Echo from the North - article on Chief Constable and IPCC
Tuesday, May 18th, 2010Chief Constable Sean Price demanded removal of Kyle website
8:30am Saturday 15th May 2010
A POLICE chief has been criticised after demanding the BBC removed stories from its website about his force’s handling of the death of a toddler.
Cleveland Police Chief Constable Sean Price wrote to the BBC asking that it took down reports into the death of two-year-old Kyle Fisher, from Hartlepool.
Mr Price claimed the stories should be removed because complaints made against his force had been rejected by investigators from the Independent Police Complaints Commission (IPCC).
The IPCC investigation was launched after complaints were received by a member of the public, Lee Spencer.
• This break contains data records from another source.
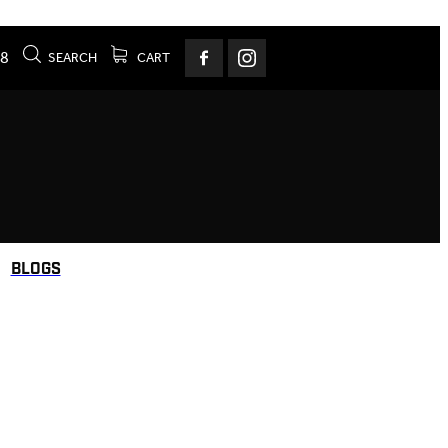
78
SEARCH
CART
BLOGS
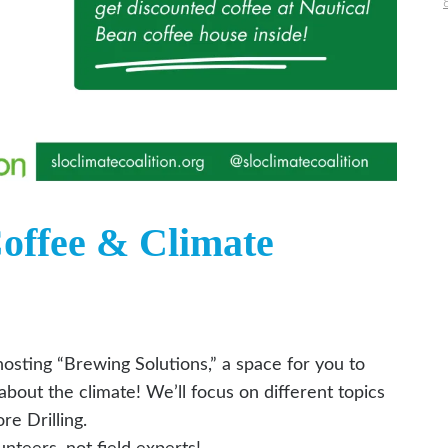
Coffee & Climate
osting “Brewing Solutions,” a space for you to
bout the climate! We’ll focus on different topics
e Drilling.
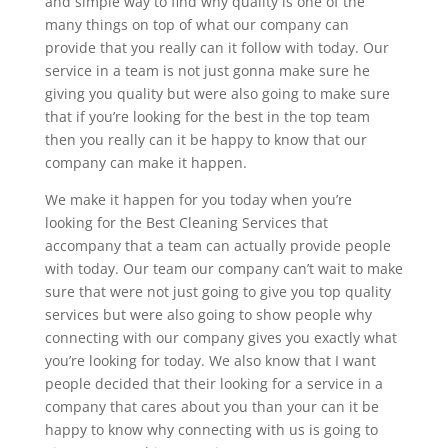
and simple way to find why quality is one of the
many things on top of what our company can
provide that you really can it follow with today. Our
service in a team is not just gonna make sure he
giving you quality but were also going to make sure
that if you’re looking for the best in the top team
then you really can it be happy to know that our
company can make it happen.
We make it happen for you today when you’re
looking for the Best Cleaning Services that
accompany that a team can actually provide people
with today. Our team our company can’t wait to make
sure that were not just going to give you top quality
services but were also going to show people why
connecting with our company gives you exactly what
you’re looking for today. We also know that I want
people decided that their looking for a service in a
company that cares about you than your can it be
happy to know why connecting with us is going to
Mr Spencer is the partner of Suzanne Holdsworth, who was convicted of murdering two-year-old Kyle Fisher, from Hartlepool, in 2004 while babysitting the toddler.
Following a four-year campaign by Mr Spencer, the conviction was overturned by the Court of Appeal after doubts were raised about medical evidence presented in the first trial.
A second trial last year resulted in Ms Holdsworth being acquitted.
Last night, Mr Spencer said he was “shocked and dismayed”
that Mr Price had asked the BBC to remove the reports by journalist John Sweeney.
Branding the letter as an “abuse of public office”, he added: “I think it’s underhand.
“We had an agreement not to talk to the press until the investigation had finished.”
The IPCC said commissioner Nicholas Long had spoken to Mr Price to “clarify the situation”.
An IPCC spokesman said: “The investigation is still ongoing and the findings will be published in due course.
“It wasn’t quite right to write to the BBC, especially as the IPCC investigation had not finished.”
A Cleveland Police spokesman said: “The visit by Mr Long has been scheduled for some time as part of a wider visit to the force and the opportunity was taken to discuss the complaint made by Lee Spencer.
“Further information around the investigation has been provided to the IPCC this week and we anticipate future meetings with Mr Spencer and Ms Holdsworth in the coming weeks.”
Ms Holdsworth was accused of repeatedly banging Kyle’s head against a wooden banister in her home after she lost her temper with him.
But at the retrial, the jury was told there was a reasonable possibility that Kyle suffered a prolonged epileptic seizure, which led to a fatal swelling in his brain.